In the past, it was unclear whether CIETAC's jurisdiction included disputes between foreign investment enterprises (Chinese-foreign joint venture companies and wholly foreign-owned enterprises) and domestic entities. The uncertainty arose because the old rules provided in general language that CIETAC had jurisdiction over 'foreign-related' disputes. This was partly interpreted to mean that due to the foreign equity participation in foreign investment enterprises, disputes with domestic persons were foreign-related.
However, the Beijing Intermediate People's Court, when asked to enforce a CIETAC award, rendered in favour of a joint venture company against a Chinese domestic enterprise, held that such cases are disputes between two Chinese legal persons, not foreign-related nor falling into CIETAC's jurisdiction. It therefore rejected the enforcement of the award.
The new rules now explicitly provide that CIETAC will have jurisdiction over disputes among foreign investment enterprises and between foreign investment enterprises and Chinese entities. Foreign investors will welcome this development because otherwise they would continue to be limited to dispute resolution by often inexperienced Chinese local arbitration commissions or courts.
The new rules further clarify that CIETAC's jurisdiction includes disputes arising from project finance, invitation for tender, bidding, construction and other activities conducted by Chinese legal subjects using foreign capital, technology or services. Disputes related to the Hong Kong Special Administrative Region, Macao and Taiwan will fall under the jurisdiction of CIETAC.

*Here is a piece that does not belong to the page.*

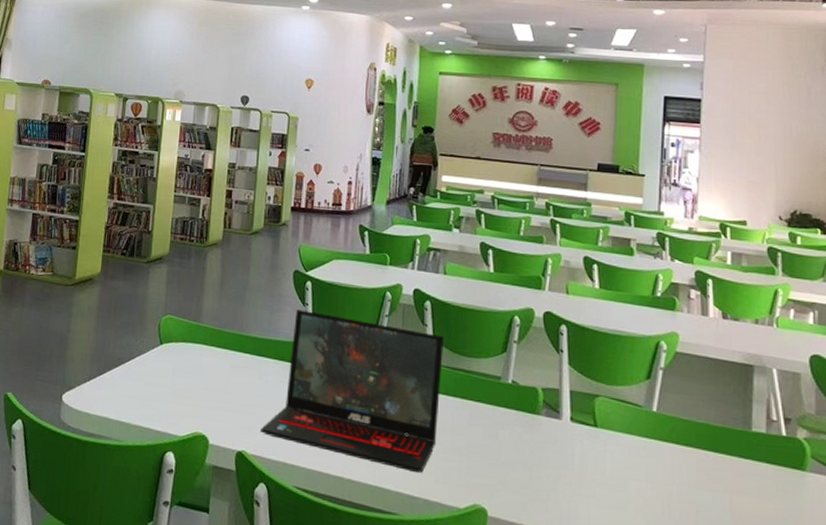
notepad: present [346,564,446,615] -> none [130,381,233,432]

In addition, it will be possible to agree that arbitration cases handled by CIETAC are conducted not under CIETAC Arbitration Rules but under different rules of procedure as agreed by the parties. It would, for example, be possible to agree that a dispute is to be decided by CIETAC according to the Rules of Arbitration of the International Chamber of Commerce. However, uncertainty remains because CIETAC still needs to agree to conduct arbitration proceedings under alternative rules.
Further signs of flexibility include the new possibility for the parties to agree where the hearing of the case will be held.
The new rules introduce different fee standards for the different types of disputes handled by CIETAC. For certain disputes (for example those arising from international purchase contracts) fees will be charged according to a schedule attached to the new rules. Other disputes (for example those between foreign investment enterprises and domestic Chinese companies) will be handled according to the Methods of Charging Fees by Arbitration Commissions issued by the General Office of the State Council on September 1 1995. The reason for this may be that fees for domestic disputes will be charged in a uniform way irrespective of whether they are handled by CIETAC or other arbitration commissions established in China.
The new CIETAC Arbitration Rules represent a further step in bringing CIETAC in line with internationally accepted arbitration practice, in particular by a clarification on CIETAC's jurisdiction and by granting parties more autonomy to structure the arbitration proceedings.